CarrefourThe European largest chain retailer Carrefour awaken the fears of investors with declining revenues. In the fourth quarter they decreased by 0.8% to 24.15 million EUR, announced today the company itself. The analysts surveyed by Reuters had expected revenue to amount to about 24.32 billion EUR. The strong decreases in revenue are recorded on a native French market as well as in Italy and Spain, while in Latin America revenues increased for the fourth consecutive quarter. Because of the debt crisis in Europe and the related reluctance to shop rival Metro expects that over the past year will perform in the best case scenario of their pessimistic expectations. In October, the second concern in the industry after the U.S. chain Wal-Mart forecast a decline in operating profit between 15 and 20%. The Frenchmen said that because of strong competition in Europe will reconsider carefully planned by-country opening of large stores. Carrefour has more than 9500 stores in 32 countries and in Bulgaria, the chain has six sites. The bad news for the company that is likely to increase pressure on Chief Executive Lars Olofson. And now he was seen as temporary chairman of the supervisory board.

6Feb/120

Morgan Stanley with smaller loses than expected

Morgan StanleyMorgan Stanley, the owner of the largest brokerage in the world, announced lower than expected losses due to revenue growth of trade in shares.
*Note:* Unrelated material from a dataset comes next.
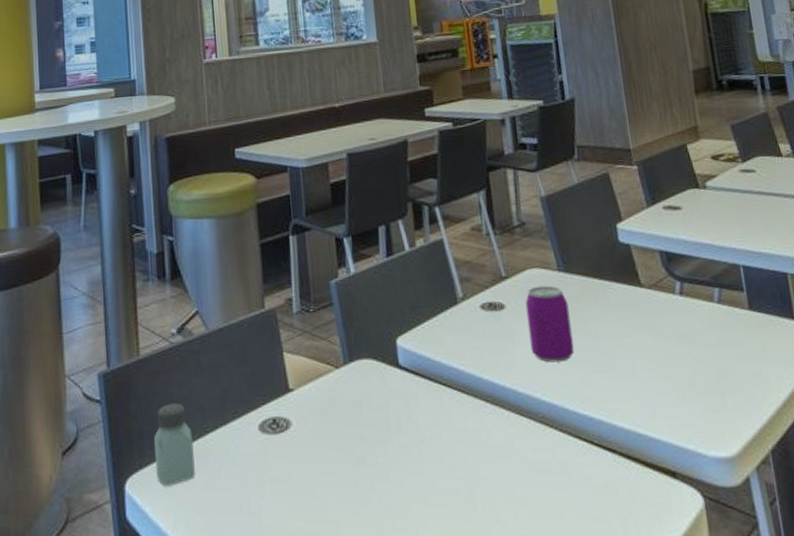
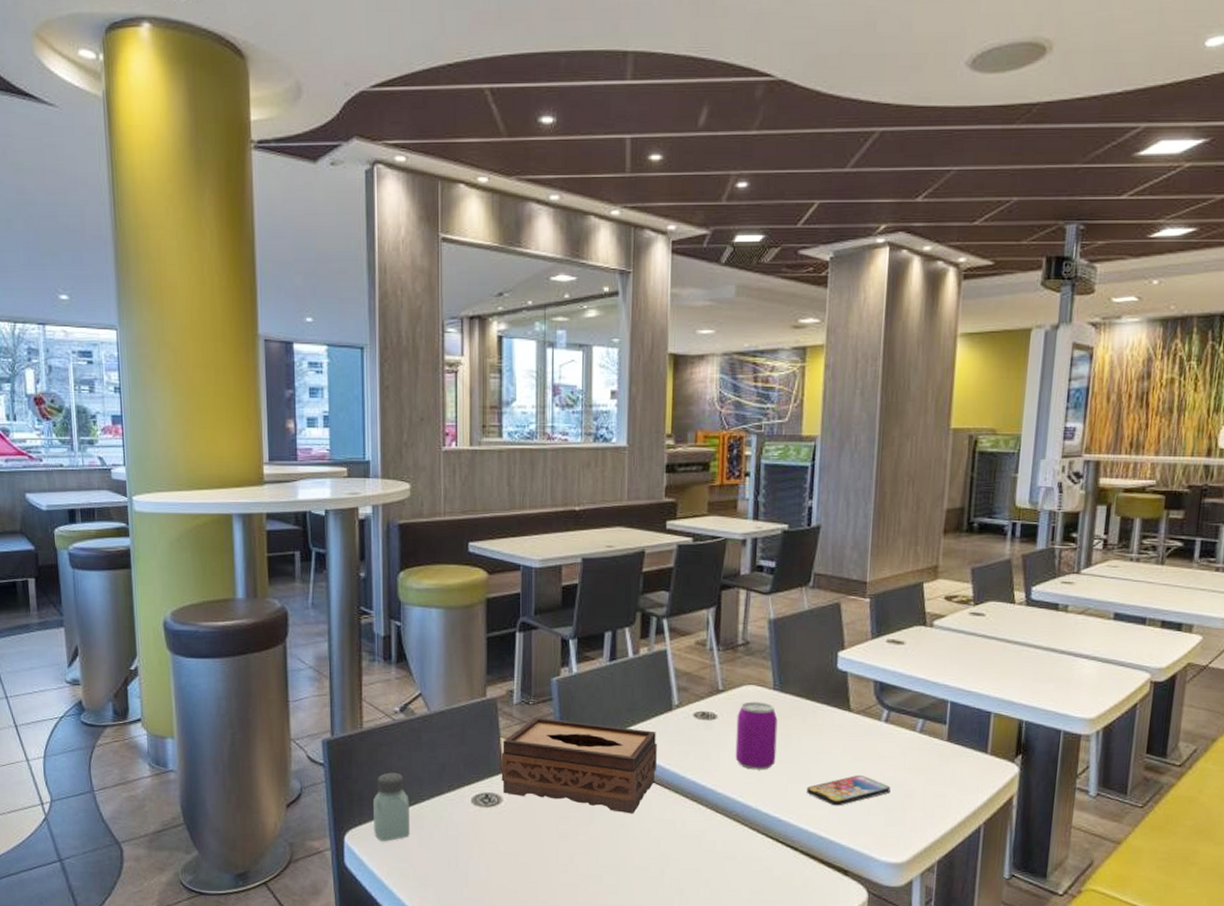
tissue box: none [285,325,450,427] -> present [501,717,657,814]
smartphone: none [613,357,702,396] -> present [807,775,891,806]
The net loss of investment bank for the fourth quarter of 2011 were $ 250 million, or 15 cents a share, compared to a profit of 836 million dollars, or 41 cents per share for the same period last year. the losses without emergency operations reached 14 cents a share, while the average expectations of economists surveyed by Bloomberg was for a loss of 57 cents per share. Of the 5 major banks on Wall Street in 2011, only Morgan Stanley reported revenue growth of trading shares without accounting gains, which came to bet the bank's CEO James Gorman to increase market share. However, the bank reported losses in two of the last three quarters, as penalties paid to eliminate swap contracts purchased by MBIA Inc., And to give preference shares of Mitsubishi UFJ Financial Group Inc. in common.
"The bar is too low", said Ralph Cole, vice president of Ferguson Wellman Inc. in Portland, Oregon, which manages 2.8 billion dollars. "This means in part that is most important how they look compared to others. If you can show a little weakness of its competitors, it will seem like a force". In the fourth quarter of last year, shares of Morgan Stanley rose 12%, which slightly dropped from 44% for the year as a whole - the strongest decrease since 2008. Yesterday, shares of Morgan Stanley rose 6.8 percent to 17.35 dollars, expanding profit from early 2012 to 15%.